- [WHAT YOU NEED TO DO] Write the records out again exactly, but without pictures.

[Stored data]
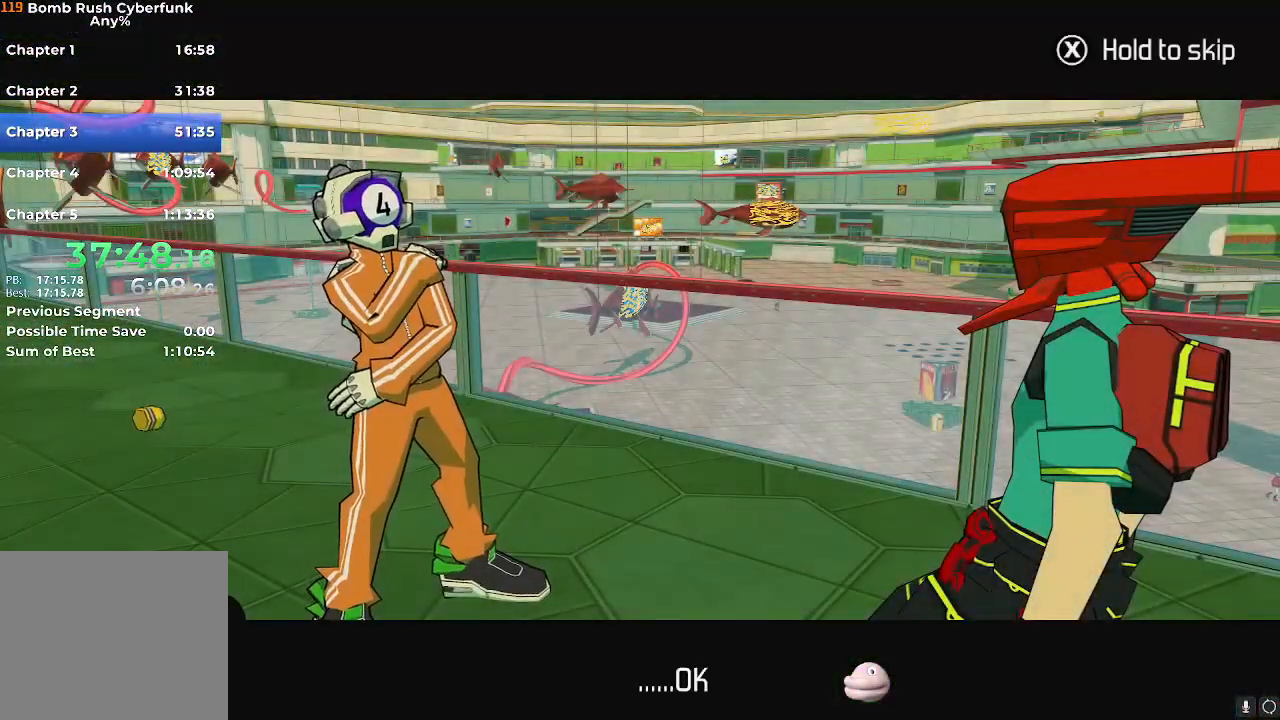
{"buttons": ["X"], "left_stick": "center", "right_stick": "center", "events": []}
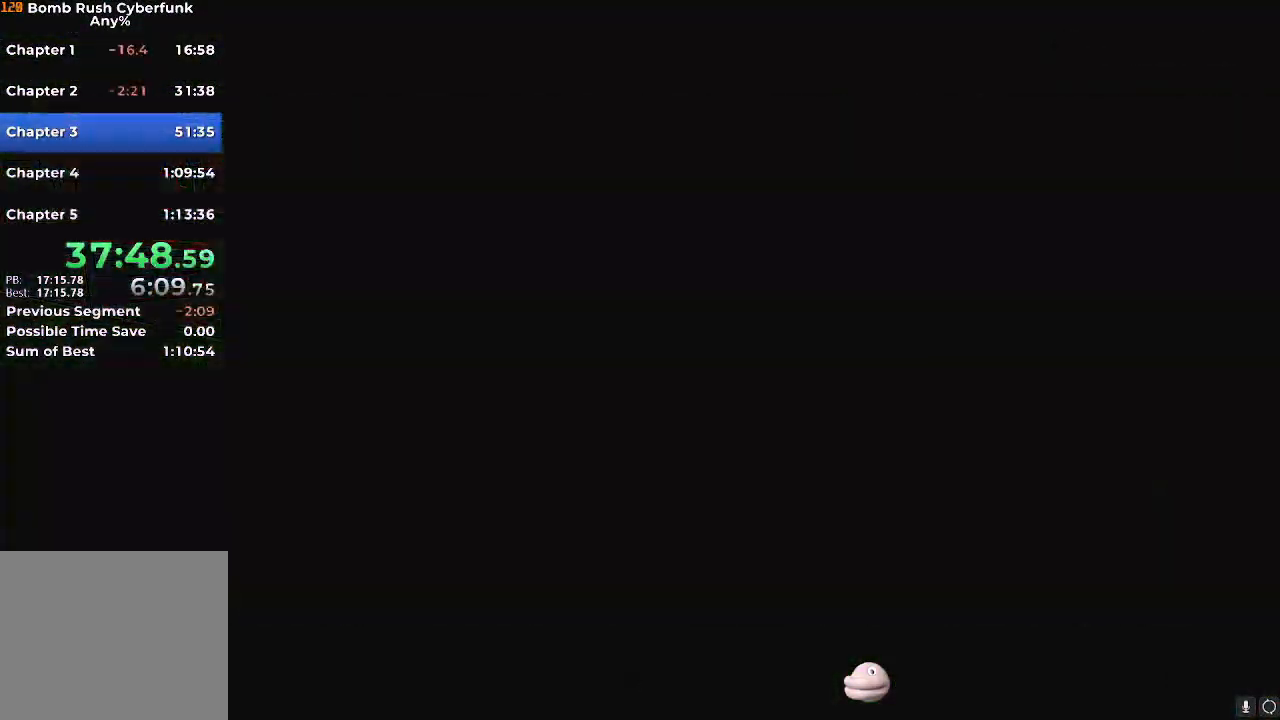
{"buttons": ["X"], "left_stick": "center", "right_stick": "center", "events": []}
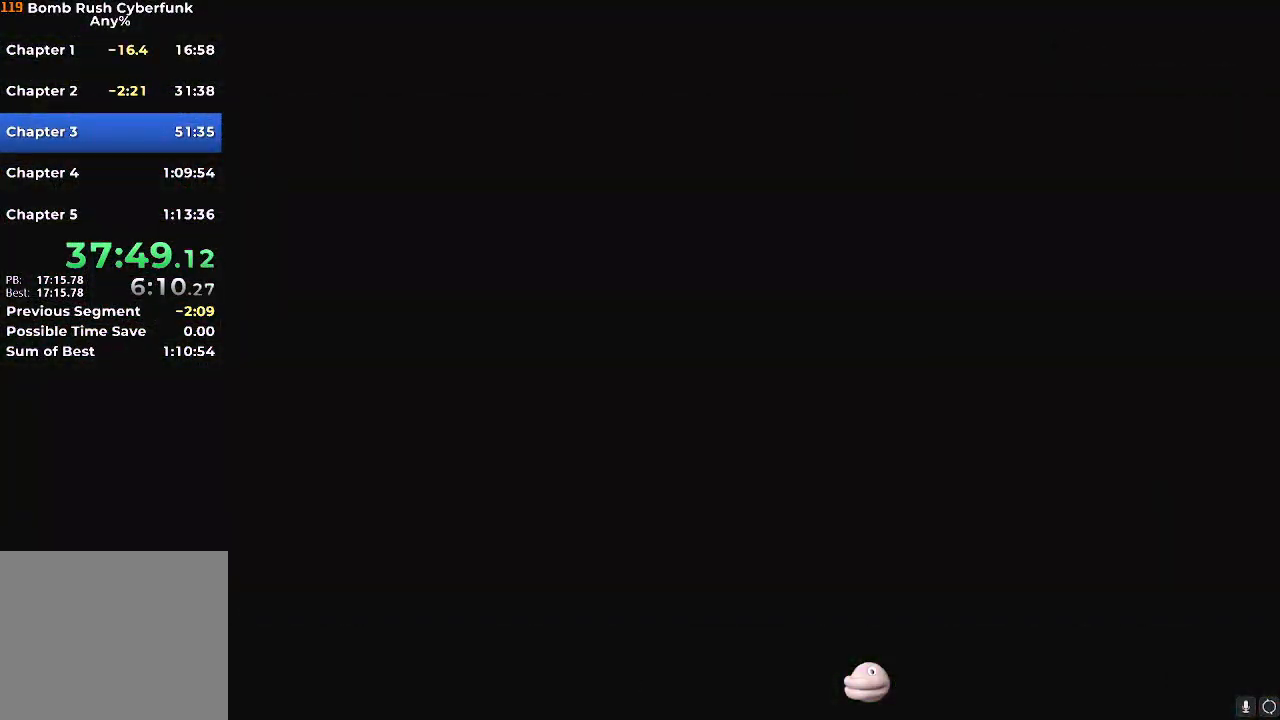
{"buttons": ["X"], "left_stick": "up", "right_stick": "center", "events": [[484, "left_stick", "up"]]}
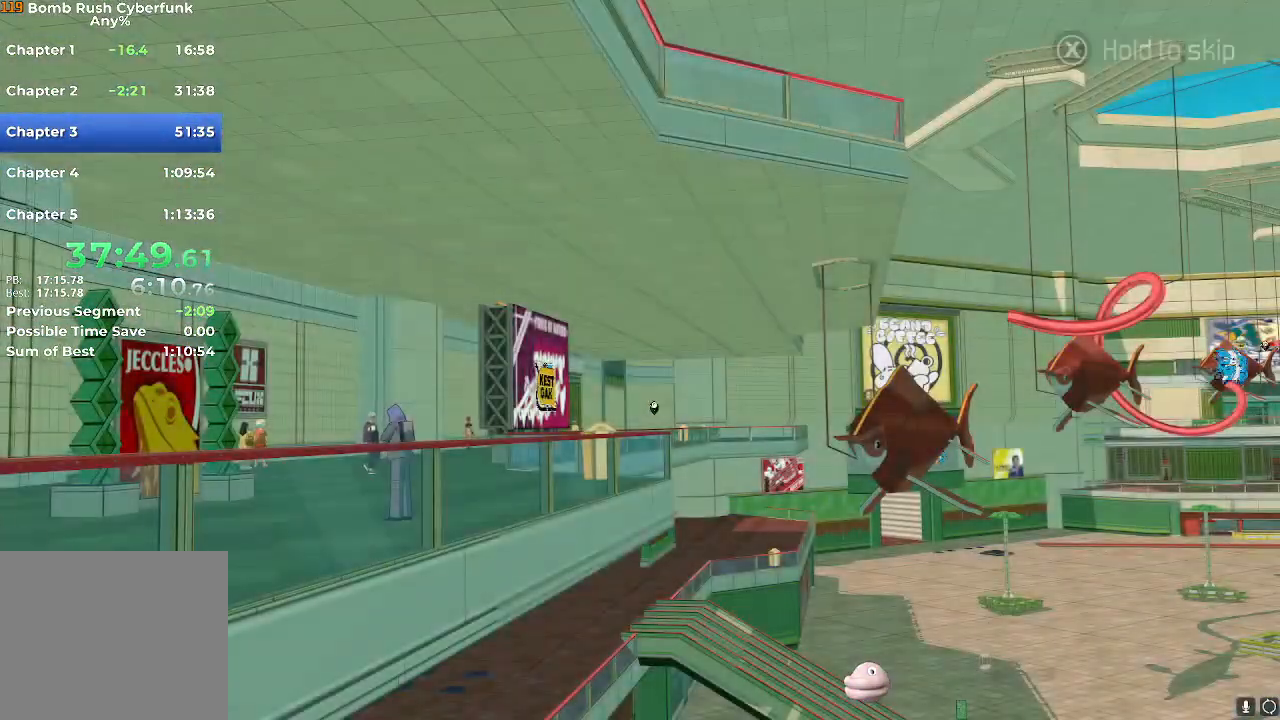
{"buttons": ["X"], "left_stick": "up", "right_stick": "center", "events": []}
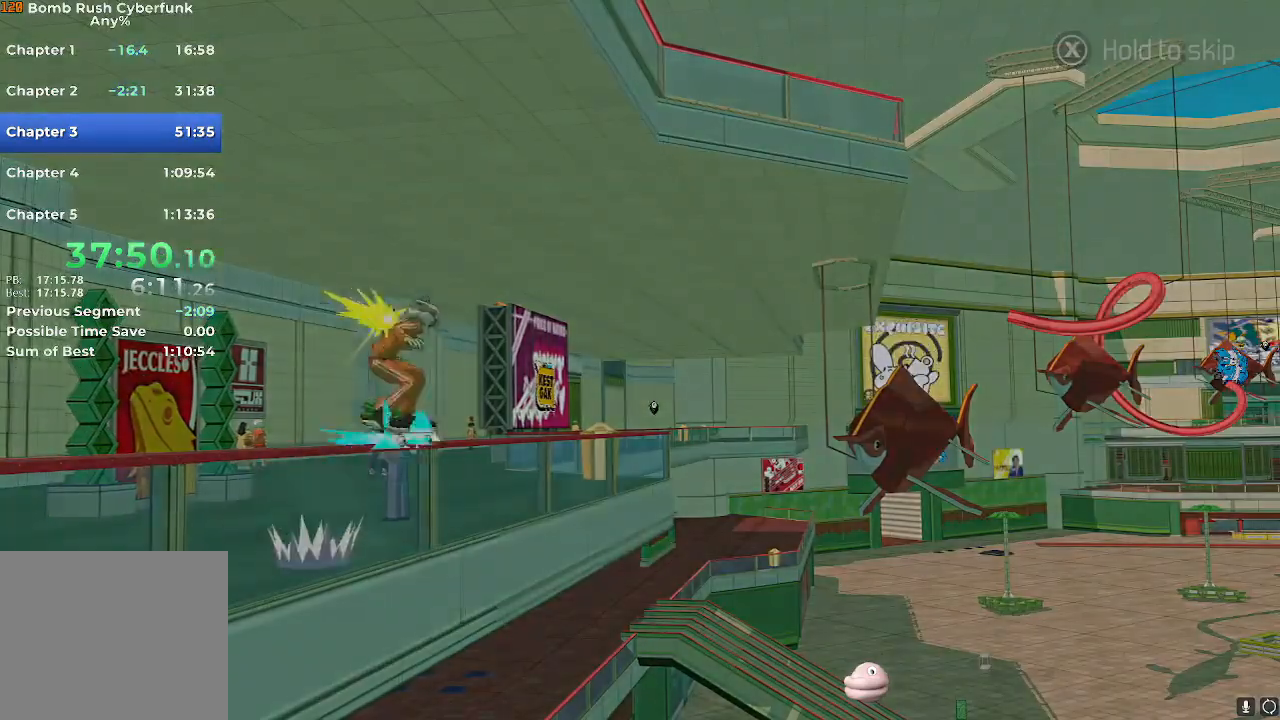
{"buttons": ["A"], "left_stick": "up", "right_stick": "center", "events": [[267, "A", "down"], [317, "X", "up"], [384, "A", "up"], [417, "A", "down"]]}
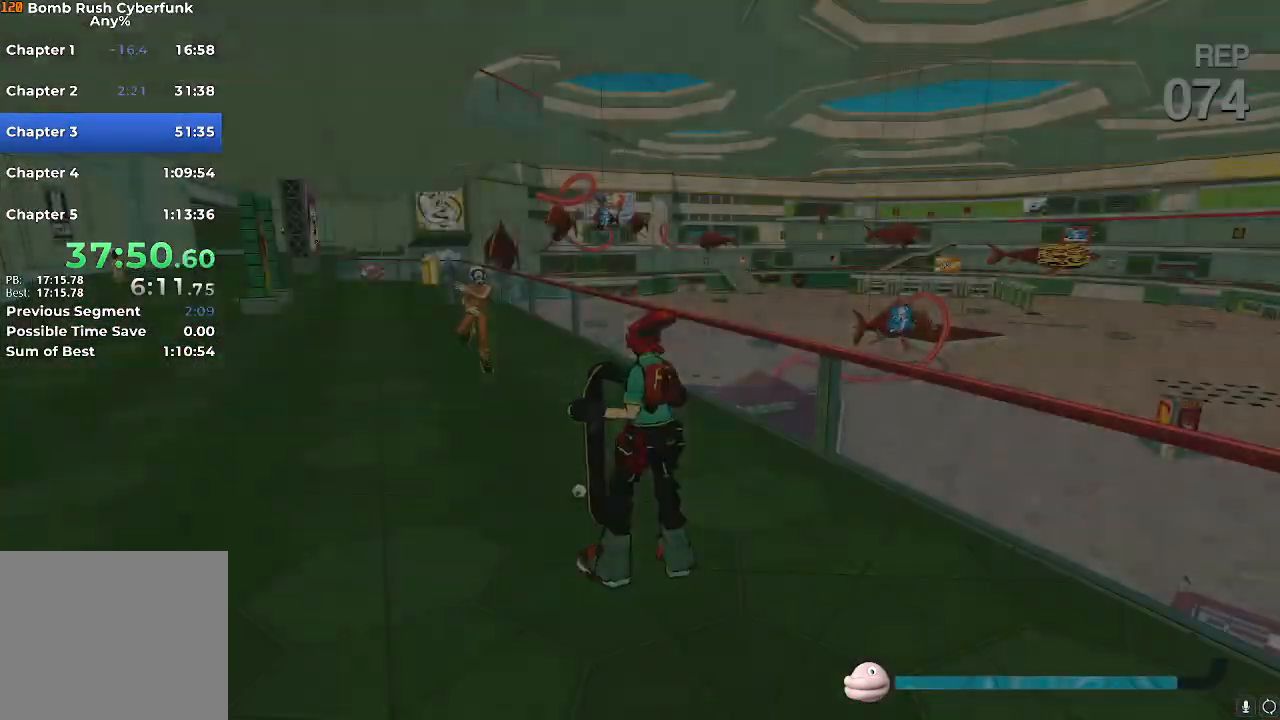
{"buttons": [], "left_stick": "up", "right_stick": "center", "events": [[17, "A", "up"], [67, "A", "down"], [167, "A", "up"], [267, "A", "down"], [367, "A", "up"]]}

- [RESULT BELOW]
{"buttons": ["X"], "left_stick": "center", "right_stick": "center", "events": []}
{"buttons": ["X"], "left_stick": "center", "right_stick": "center", "events": []}
{"buttons": ["X"], "left_stick": "up", "right_stick": "center", "events": [[484, "left_stick", "up"]]}
{"buttons": ["X"], "left_stick": "up", "right_stick": "center", "events": []}
{"buttons": ["A"], "left_stick": "up", "right_stick": "center", "events": [[267, "A", "down"], [317, "X", "up"], [384, "A", "up"], [417, "A", "down"]]}
{"buttons": [], "left_stick": "up", "right_stick": "center", "events": [[17, "A", "up"], [67, "A", "down"], [167, "A", "up"], [267, "A", "down"], [367, "A", "up"]]}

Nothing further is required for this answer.